Monday, April 30, 2012

"Where I Am": Driving to a Memorial

She fluffs her hair, the soft honey-ash waves falling through her fingers, the separate curls, before setting her knee against the splitting leather wheel, holding the piece up to her mouth, the pink Bic lighter upside-down in front of her face, that long, deep inhale. She laughs, doesn’t cough. The fields we are passing are lush with unkempt, champagne-colored straw, pearls of sticky teardrop seeds clustered together at their ends. She pauses and hands it to Aaron, who talks through the whole ritual except the actual hit, for which he announces mid-sentence “pause.” He holds the glass pipe by the belly, the orange and blue-speckled elephant, coddling its S-shaped trunk between his lips gummy with balm for a second pull. This small elephant bong, it even has four stubby glass legs, freckled in orange. I am next, then Heather again as we are barreling parallel to a grocery store semi-truck five sizes our senior, the car hot-boxed and stoned itself swaying gently back and forth, a lulling rock, roaring when its wheels graze the chopped yellow line between us and the truck.
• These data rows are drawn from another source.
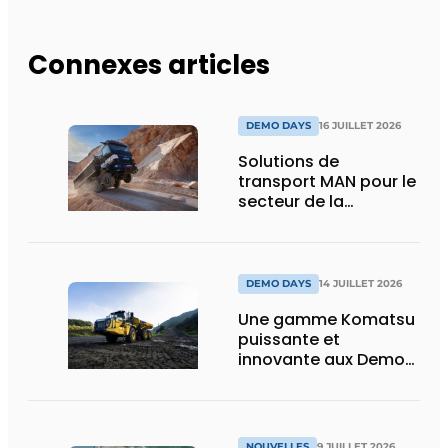
Connexes articles
DEMO DAYS
16 JUILLET 2026
Solutions de
transport MAN pour le
secteur de la
construction :
puissance, efficacité
et vision d’avenir
DEMO DAYS
14 JUILLET 2026
Une gamme Komatsu
puissante et
innovante aux Demo
Days 2026
NOUVELLES
9 JUILLET 2026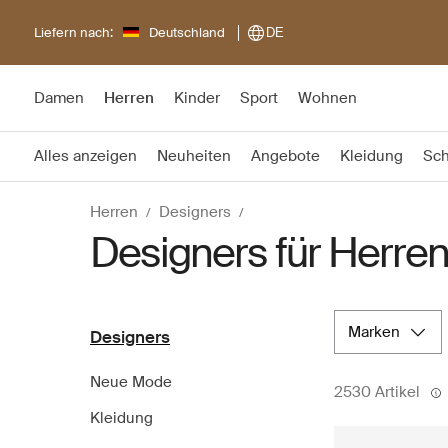
Liefern nach:
Deutschland
DE
Damen
Herren
Kinder
Sport
Wohnen
Alles anzeigen
Neuheiten
Angebote
Kleidung
Sc
Herren
Designers
Designers für Herre
marken
Designers
Neue Mode
2530 Artikel
Kleidung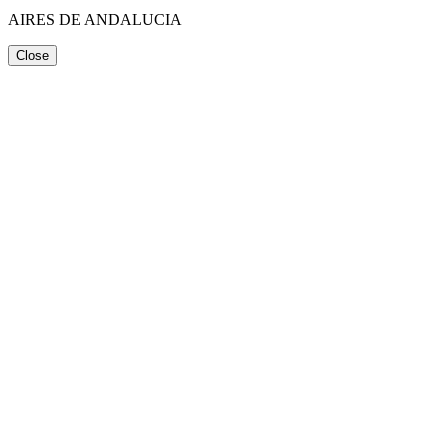
AIRES DE ANDALUCIA
Close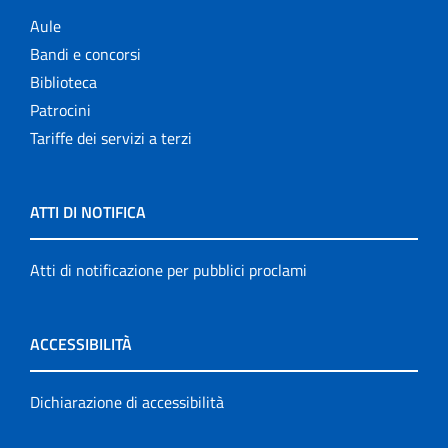
Aule
Bandi e concorsi
Biblioteca
Patrocini
Tariffe dei servizi a terzi
ATTI DI NOTIFICA
Atti di notificazione per pubblici proclami
ACCESSIBILITÀ
Dichiarazione di accessibilità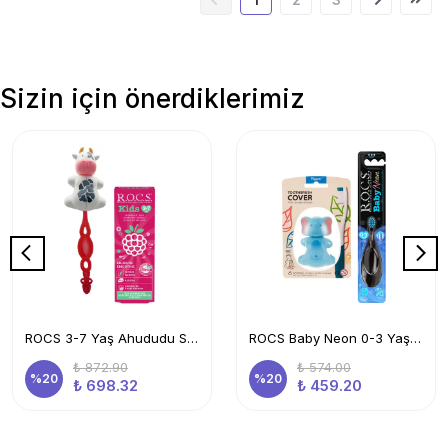
Sizin için önerdiklerimiz
ROCS 3-7 Yaş Ahududu Smoothie Ağız Bakım Seti-Kids Diş Mcn+Kids Diş Frc Kırmızı + İnek Sak. Kabı
ROCS Baby Neon 0-3 Yaş Diş Fırçası Mavi Ve Flipper Hijyenik Saklama Kabı Seti -fil
₺ 872.90
₺ 574.00
%
20
%
20
₺ 698.32
₺ 459.20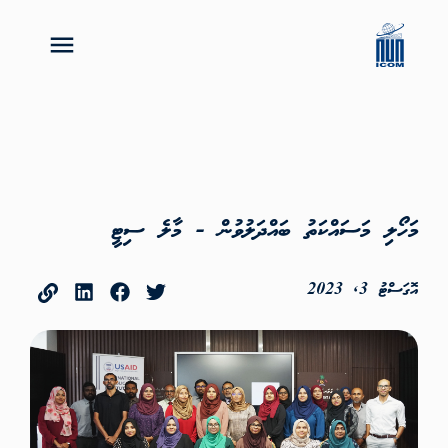
މަހޯލި މަސައްކަތު ބައްދަލުވުން - މާލެ ސިޓީ
އޮގަސްޓު 3, 2023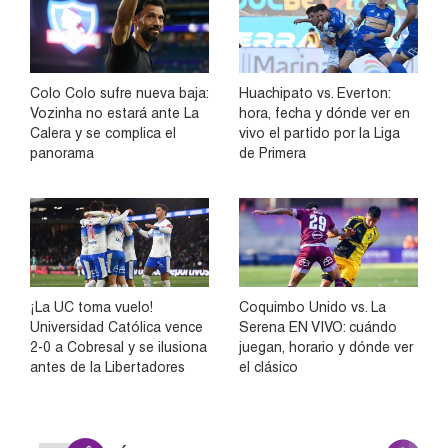
Colo Colo sufre nueva baja:
Huachipato vs. Everton:
Vozinha no estará ante La
hora, fecha y dónde ver en
Calera y se complica el
vivo el partido por la Liga
panorama
de Primera
¡La UC toma vuelo!
Coquimbo Unido vs. La
Universidad Católica vence
Serena EN VIVO: cuándo
2-0 a Cobresal y se ilusiona
juegan, horario y dónde ver
antes de la Libertadores
el clásico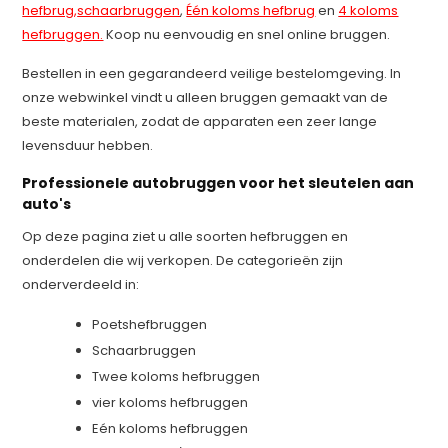
hefbrug,
schaarbruggen
,
Één koloms hefbrug
en
4 koloms
hefbruggen.
Koop nu eenvoudig en snel online bruggen.
Bestellen in een gegarandeerd veilige bestelomgeving. In
onze webwinkel vindt u alleen bruggen gemaakt van de
beste materialen, zodat de apparaten een zeer lange
levensduur hebben.
Professionele autobruggen voor het sleutelen aan
auto's
Op deze pagina ziet u alle soorten hefbruggen en
onderdelen die wij verkopen. De categorieën zijn
onderverdeeld in:
Poetshefbruggen
Schaarbruggen
Twee koloms hefbruggen
vier koloms hefbruggen
Eén koloms hefbruggen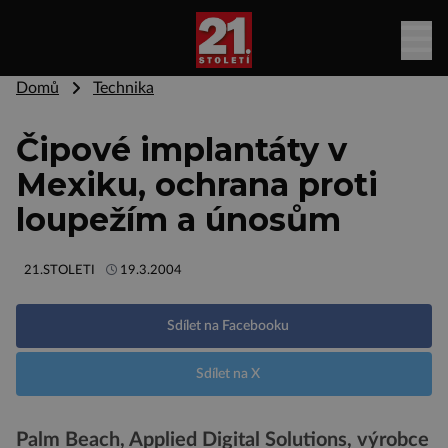
Domů
Technika
Čipové implantáty v
Mexiku, ochrana proti
loupežím a únosům
21.STOLETI
19.3.2004
Sdílet na Facebooku
Sdílet na X
Palm Beach, Applied Digital Solutions, výrobce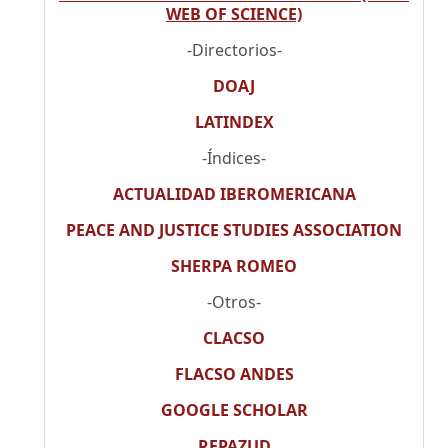
WEB OF SCIENCE)
-Directorios-
DOAJ
LATINDEX
-Índices-
ACTUALIDAD IBEROMERICANA
PEACE AND JUSTICE STUDIES ASSOCIATION
SHERPA ROMEO
-Otros-
CLACSO
FLACSO ANDES
GOOGLE SCHOLAR
REPAZUD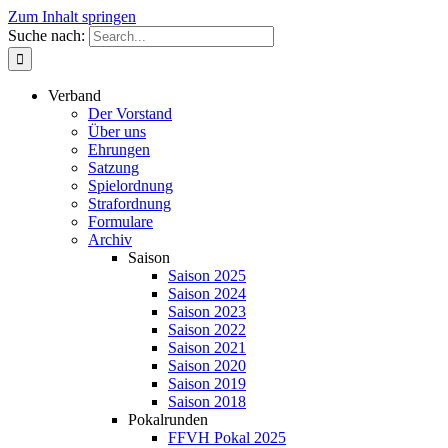
Zum Inhalt springen
Suche nach:
Verband
Der Vorstand
Über uns
Ehrungen
Satzung
Spielordnung
Strafordnung
Formulare
Archiv
Saison
Saison 2025
Saison 2024
Saison 2023
Saison 2022
Saison 2021
Saison 2020
Saison 2019
Saison 2018
Pokalrunden
FFVH Pokal 2025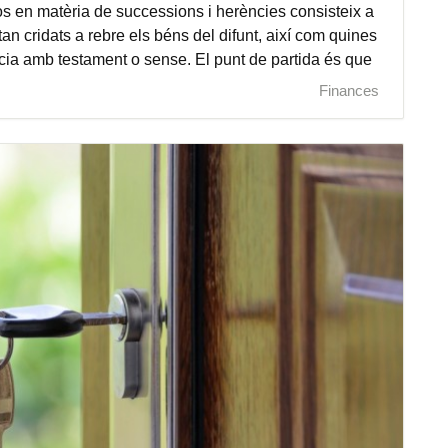
s en matèria de successions i herències consisteix a
tan cridats a rebre els béns del difunt, així com quines
cia amb testament o sense. El punt de partida és que
Finances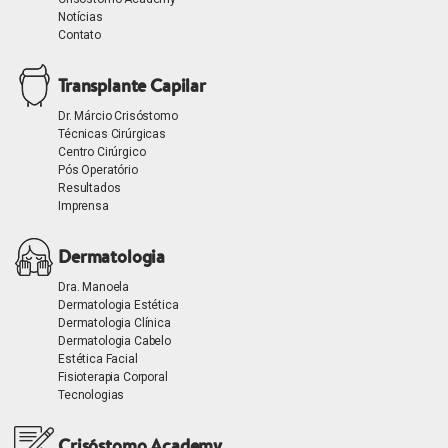
Notícias
Contato
Transplante Capilar
Dr. Márcio Crisóstomo
Técnicas Cirúrgicas
Centro Cirúrgico
Pós Operatório
Resultados
Imprensa
Dermatologia
Dra. Manoela
Dermatologia Estética
Dermatologia Clínica
Dermatologia Cabelo
Estética Facial
Fisioterapia Corporal
Tecnologias
Crisóstomo Academy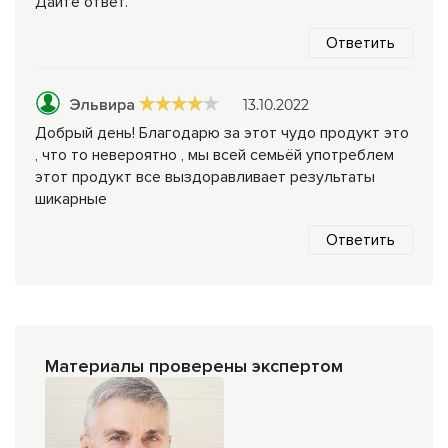
Дайте ответ.
Ответить
Эльвира
13.10.2022
Добрый день! Благодарю за этот чудо продукт это
, что то невероятно , мы всей семьёй употреблем
этот продукт все выздоравливает результаты
шикарные
Ответить
Материалы проверены экспертом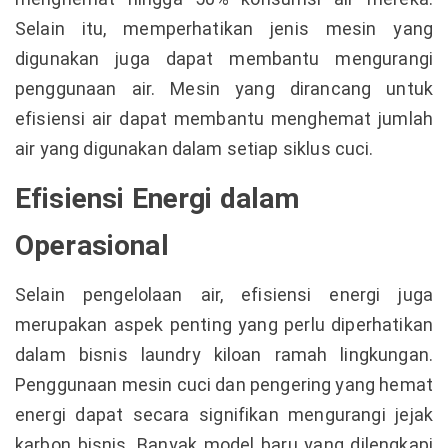
Selain itu, memperhatikan jenis mesin yang
digunakan juga dapat membantu mengurangi
penggunaan air. Mesin yang dirancang untuk
efisiensi air dapat membantu menghemat jumlah
air yang digunakan dalam setiap siklus cuci.
Efisiensi Energi dalam
Operasional
Selain pengelolaan air, efisiensi energi juga
merupakan aspek penting yang perlu diperhatikan
dalam bisnis laundry kiloan ramah lingkungan.
Penggunaan mesin cuci dan pengering yang hemat
energi dapat secara signifikan mengurangi jejak
karbon bisnis. Banyak model baru yang dilengkapi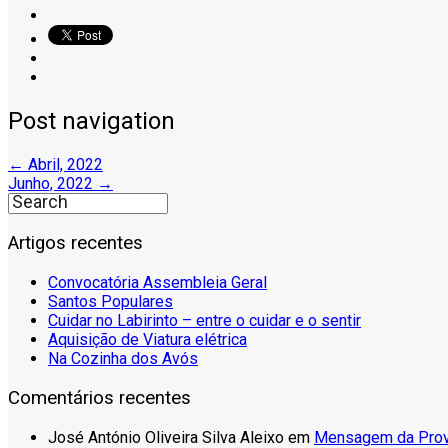
Post navigation
←
Abril, 2022
Junho, 2022
→
Artigos recentes
Convocatória Assembleia Geral
Santos Populares
Cuidar no Labirinto – entre o cuidar e o sentir
Aquisição de Viatura elétrica
Na Cozinha dos Avós
Comentários recentes
José António Oliveira Silva Aleixo
em
Mensagem da Pro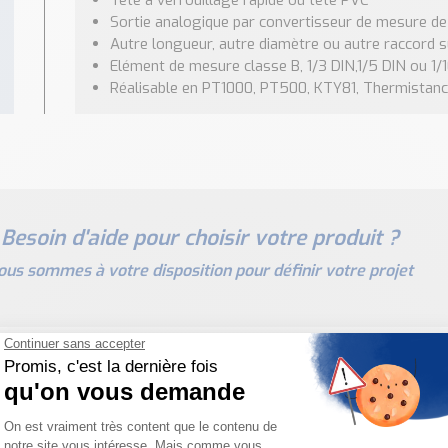
Tête à verrouillage rapide ou tête PVC
Sortie analogique par convertisseur de mesure 
Autre longueur, autre diamètre ou autre raccord
Elément de mesure classe B, 1/3 DIN,1/5 DIN ou 1/
Réalisable en PT1000, PT500, KTY81, Thermistance,
Besoin d'aide pour choisir votre produit ?
ous sommes à votre disposition pour définir votre projet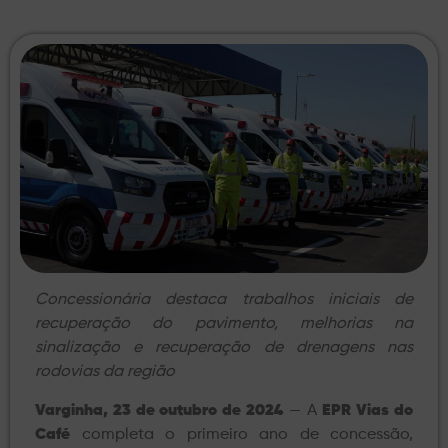
Concessionária destaca trabalhos iniciais de
recuperação do pavimento, melhorias na
sinalização e recuperação de drenagens nas
rodovias da região
Varginha, 23 de outubro de 2024
— A
EPR Vias do
Café
completa o primeiro ano de concessão,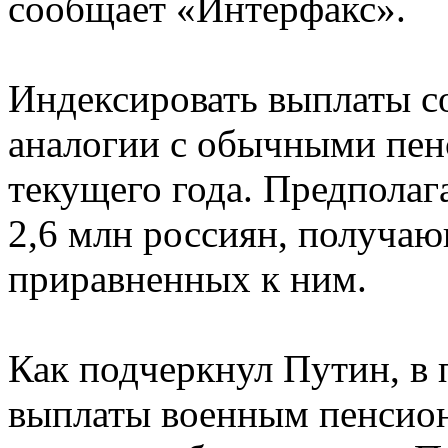
сообщает «Интерфакс».
Индексировать выплаты с
аналогии с обычными пенс
текущего года. Предполага
2,6 млн россиян, получа
приравненных к ним.
Как подчеркнул Путин, в
выплаты военным пенсионе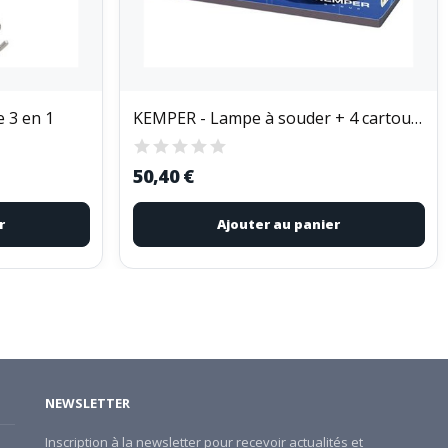
 3 en 1
KEMPER - Lampe à souder + 4 cartouches
50,40 €
r
Ajouter au panier
NEWSLETTER
Inscription à la newsletter pour recevoir actualités et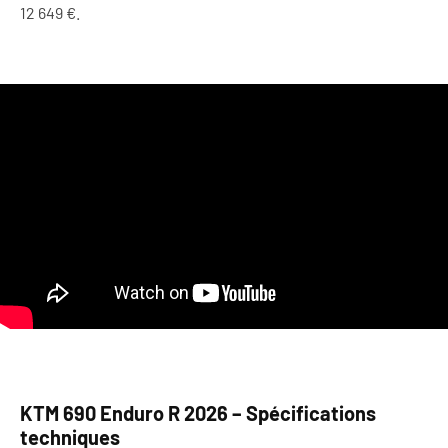
12 649 €.
KTM 690 Enduro R 2026 – Spécifications
techniques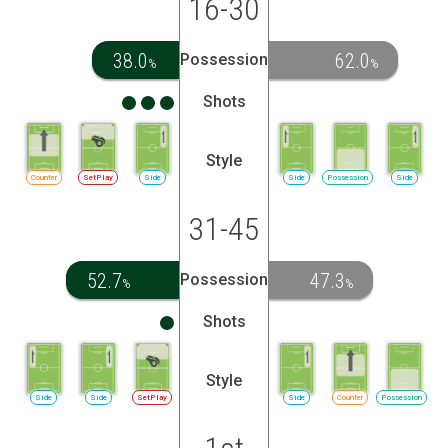
16-30
38.0
62.0
Possession
%
%
Shots
Style
Counter
SetPlay
Side
Side
Possession
Side
31-45
52.7
47.3
Possession
%
%
Shots
Style
Side
Side
SetPlay
Side
Counter
Possession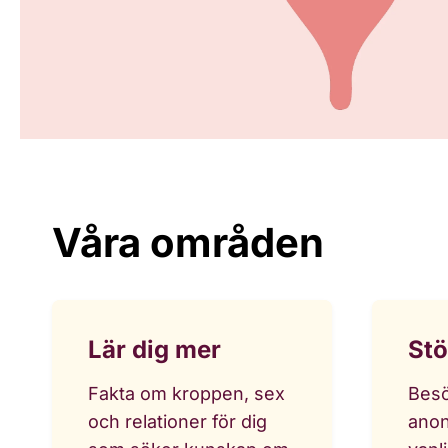
Våra områden
Lär dig mer
Stö
Fakta om kroppen, sex
Besö
och relationer för dig
anon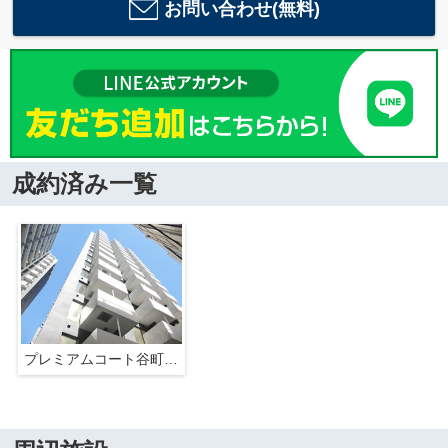
お問い合わせ(無料)
成約済み一覧
プレミアムコート谷町4丁目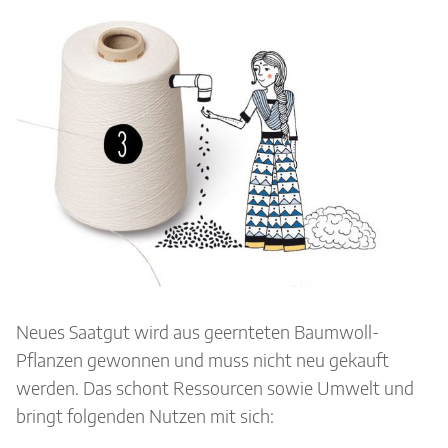
Neues Saatgut wird aus geernteten Baumwoll-
Pflanzen gewonnen und muss nicht neu gekauft
werden. Das schont Ressourcen sowie Umwelt und
bringt folgenden Nutzen mit sich: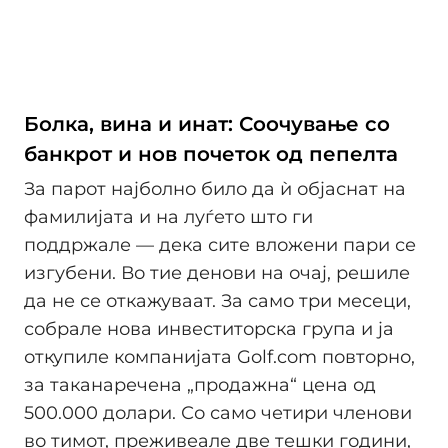
Болка, вина и инат: Соочување со
банкрот и нов почеток од пепелта
За парот најболно било да ѝ објаснат на
фамилијата и на луѓето што ги
поддржале — дека сите вложени пари се
изгубени. Во тие денови на очај, решиле
да не се откажуваат. За само три месеци,
собрале нова инвеститорска група и ја
откупиле компанијата Golf.com повторно,
за таканаречена „продажна“ цена од
500.000 долари. Со само четири членови
во тимот, преживеале две тешки години,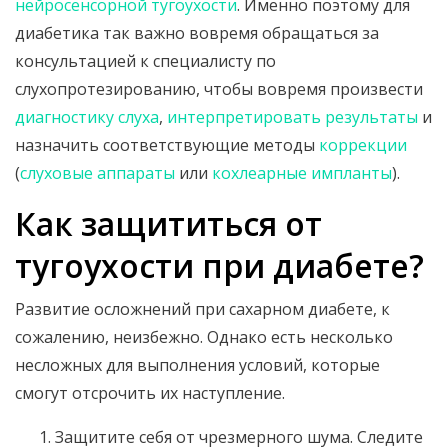
нейросенсорной тугоухости
. Именно поэтому для
диабетика так важно вовремя обращаться за
консультацией к специалисту по
слухопротезированию, чтобы вовремя произвести
диагностику слуха
,
интерпретировать результаты
и
назначить соответствующие методы
коррекции
(
слуховые аппараты
или
кохлеарные импланты
).
Как защититься от
тугоухости при диабете?
Развитие осложнений при сахарном диабете, к
сожалению, неизбежно. Однако есть несколько
несложных для выполнения условий, которые
смогут отсрочить их наступление.
Защитите себя от чрезмерного шума. Следите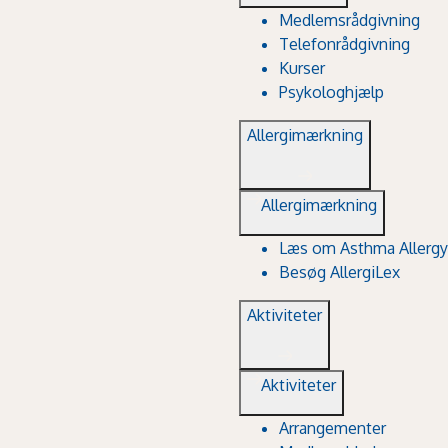
Medlemsrådgivning
Telefonrådgivning
Kurser
Psykologhjælp
Allergimærkning
Allergimærkning
Læs om Asthma Allergy
Besøg AllergiLex
Aktiviteter
Aktiviteter
Arrangementer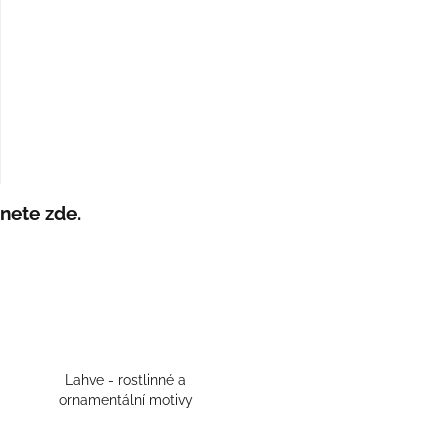
nete zde.
Lahve - rostlinné a
ornamentální motivy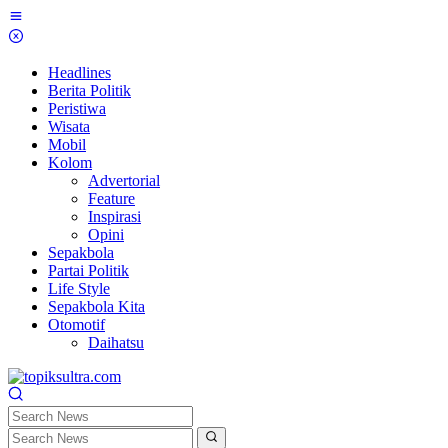
Skip
to
content
Headlines
Berita Politik
Peristiwa
Wisata
Mobil
Kolom
Advertorial
Feature
Inspirasi
Opini
Sepakbola
Partai Politik
Life Style
Sepakbola Kita
Otomotif
Daihatsu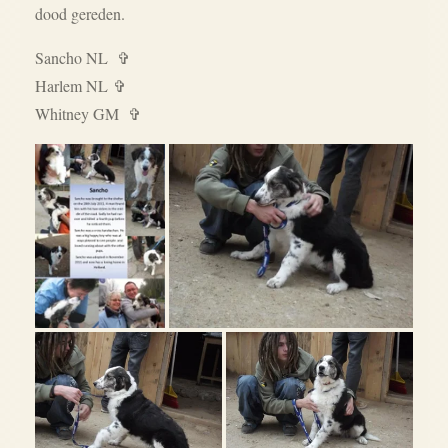
dood gereden.
Sancho NL ✞
Harlem NL
✞
Whitney GM ✞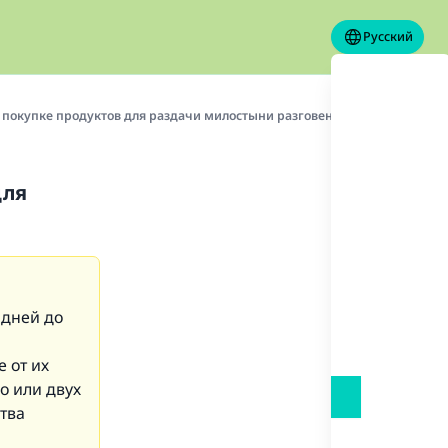
Русский
 покупке продуктов для раздачи милостыни разговения заблаговремен
для
 дней до
 от их
о или двух
тва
I look out the other window and try to forget how terrified I am until she passes and we are, once again, alone on our little grid of the road.
            Through Turlok, Aaron says to the both of us,
            “Did you hear about the guy who got shot during a Beanie Babies deal?”
            I hadn’t. Neither had Heather, whose mouth drops open in a half-grin.
            “It was like a drug deal, but with Beanie Babies, and the guy was trying to sell a counterfeit and got shot.”
            We both look at him.
            Heather gasps between chortling, “you’re kidding.”
            “People are serious about that shit.” Aaron smacks his lips over a round tin of peppermint balm and passes the bag of chips we’ve been sharing back to me. Cheddar and sour cream flavor; his fingertips thick in layers of cheesy grit.